==== Information provided
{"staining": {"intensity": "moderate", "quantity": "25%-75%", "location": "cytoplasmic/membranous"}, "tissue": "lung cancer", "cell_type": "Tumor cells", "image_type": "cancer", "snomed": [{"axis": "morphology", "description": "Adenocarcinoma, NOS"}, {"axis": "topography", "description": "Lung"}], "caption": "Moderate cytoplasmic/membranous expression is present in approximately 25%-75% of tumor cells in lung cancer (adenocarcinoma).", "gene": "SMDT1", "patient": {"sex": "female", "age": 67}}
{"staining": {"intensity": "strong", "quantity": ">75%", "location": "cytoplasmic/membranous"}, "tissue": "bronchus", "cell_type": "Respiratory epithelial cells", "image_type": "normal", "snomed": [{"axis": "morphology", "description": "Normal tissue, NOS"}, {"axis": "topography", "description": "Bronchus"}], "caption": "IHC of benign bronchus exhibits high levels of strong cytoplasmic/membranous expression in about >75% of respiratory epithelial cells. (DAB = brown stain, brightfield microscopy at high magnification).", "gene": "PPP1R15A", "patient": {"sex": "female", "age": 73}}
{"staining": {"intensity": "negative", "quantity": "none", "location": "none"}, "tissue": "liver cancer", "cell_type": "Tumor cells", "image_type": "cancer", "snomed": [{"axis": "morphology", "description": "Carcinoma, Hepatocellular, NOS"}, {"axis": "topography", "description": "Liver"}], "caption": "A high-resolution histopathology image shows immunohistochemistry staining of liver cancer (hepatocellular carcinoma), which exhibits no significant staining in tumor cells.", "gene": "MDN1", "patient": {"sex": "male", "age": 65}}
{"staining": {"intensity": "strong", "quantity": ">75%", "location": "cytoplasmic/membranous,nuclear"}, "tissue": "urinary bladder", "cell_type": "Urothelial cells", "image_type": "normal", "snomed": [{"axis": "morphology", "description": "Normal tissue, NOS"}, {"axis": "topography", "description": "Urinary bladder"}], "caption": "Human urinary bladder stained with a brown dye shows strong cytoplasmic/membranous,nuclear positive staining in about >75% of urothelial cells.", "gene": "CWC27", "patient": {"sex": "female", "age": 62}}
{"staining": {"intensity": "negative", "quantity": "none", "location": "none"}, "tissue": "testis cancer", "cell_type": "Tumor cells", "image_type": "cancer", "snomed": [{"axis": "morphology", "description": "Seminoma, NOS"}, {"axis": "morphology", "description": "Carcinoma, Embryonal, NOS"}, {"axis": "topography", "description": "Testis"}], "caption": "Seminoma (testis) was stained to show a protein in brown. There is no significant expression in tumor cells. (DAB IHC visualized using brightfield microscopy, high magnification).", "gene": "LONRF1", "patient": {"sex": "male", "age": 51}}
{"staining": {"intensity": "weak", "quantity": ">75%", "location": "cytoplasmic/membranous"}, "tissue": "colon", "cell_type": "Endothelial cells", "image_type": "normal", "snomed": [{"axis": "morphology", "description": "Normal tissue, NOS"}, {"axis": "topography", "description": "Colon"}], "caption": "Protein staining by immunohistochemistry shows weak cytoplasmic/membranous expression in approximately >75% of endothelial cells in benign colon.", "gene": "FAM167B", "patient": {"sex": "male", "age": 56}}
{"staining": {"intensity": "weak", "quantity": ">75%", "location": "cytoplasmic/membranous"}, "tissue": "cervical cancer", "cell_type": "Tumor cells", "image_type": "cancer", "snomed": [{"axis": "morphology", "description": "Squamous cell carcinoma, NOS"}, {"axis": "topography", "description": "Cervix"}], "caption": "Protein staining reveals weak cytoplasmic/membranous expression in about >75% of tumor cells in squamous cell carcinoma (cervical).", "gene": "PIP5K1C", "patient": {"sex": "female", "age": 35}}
========
**The problem:**
What you return should be the lines from the start of the data through the line with "urinary bladder stained", quoted exactly and nothing more.

**Answer section:**
{"staining": {"intensity": "moderate", "quantity": "25%-75%", "location": "cytoplasmic/membranous"}, "tissue": "lung cancer", "cell_type": "Tumor cells", "image_type": "cancer", "snomed": [{"axis": "morphology", "description": "Adenocarcinoma, NOS"}, {"axis": "topography", "description": "Lung"}], "caption": "Moderate cytoplasmic/membranous expression is present in approximately 25%-75% of tumor cells in lung cancer (adenocarcinoma).", "gene": "SMDT1", "patient": {"sex": "female", "age": 67}}
{"staining": {"intensity": "strong", "quantity": ">75%", "location": "cytoplasmic/membranous"}, "tissue": "bronchus", "cell_type": "Respiratory epithelial cells", "image_type": "normal", "snomed": [{"axis": "morphology", "description": "Normal tissue, NOS"}, {"axis": "topography", "description": "Bronchus"}], "caption": "IHC of benign bronchus exhibits high levels of strong cytoplasmic/membranous expression in about >75% of respiratory epithelial cells. (DAB = brown stain, brightfield microscopy at high magnification).", "gene": "PPP1R15A", "patient": {"sex": "female", "age": 73}}
{"staining": {"intensity": "negative", "quantity": "none", "location": "none"}, "tissue": "liver cancer", "cell_type": "Tumor cells", "image_type": "cancer", "snomed": [{"axis": "morphology", "description": "Carcinoma, Hepatocellular, NOS"}, {"axis": "topography", "description": "Liver"}], "caption": "A high-resolution histopathology image shows immunohistochemistry staining of liver cancer (hepatocellular carcinoma), which exhibits no significant staining in tumor cells.", "gene": "MDN1", "patient": {"sex": "male", "age": 65}}
{"staining": {"intensity": "strong", "quantity": ">75%", "location": "cytoplasmic/membranous,nuclear"}, "tissue": "urinary bladder", "cell_type": "Urothelial cells", "image_type": "normal", "snomed": [{"axis": "morphology", "description": "Normal tissue, NOS"}, {"axis": "topography", "description": "Urinary bladder"}], "caption": "Human urinary bladder stained with a brown dye shows strong cytoplasmic/membranous,nuclear positive staining in about >75% of urothelial cells.", "gene": "CWC27", "patient": {"sex": "female", "age": 62}}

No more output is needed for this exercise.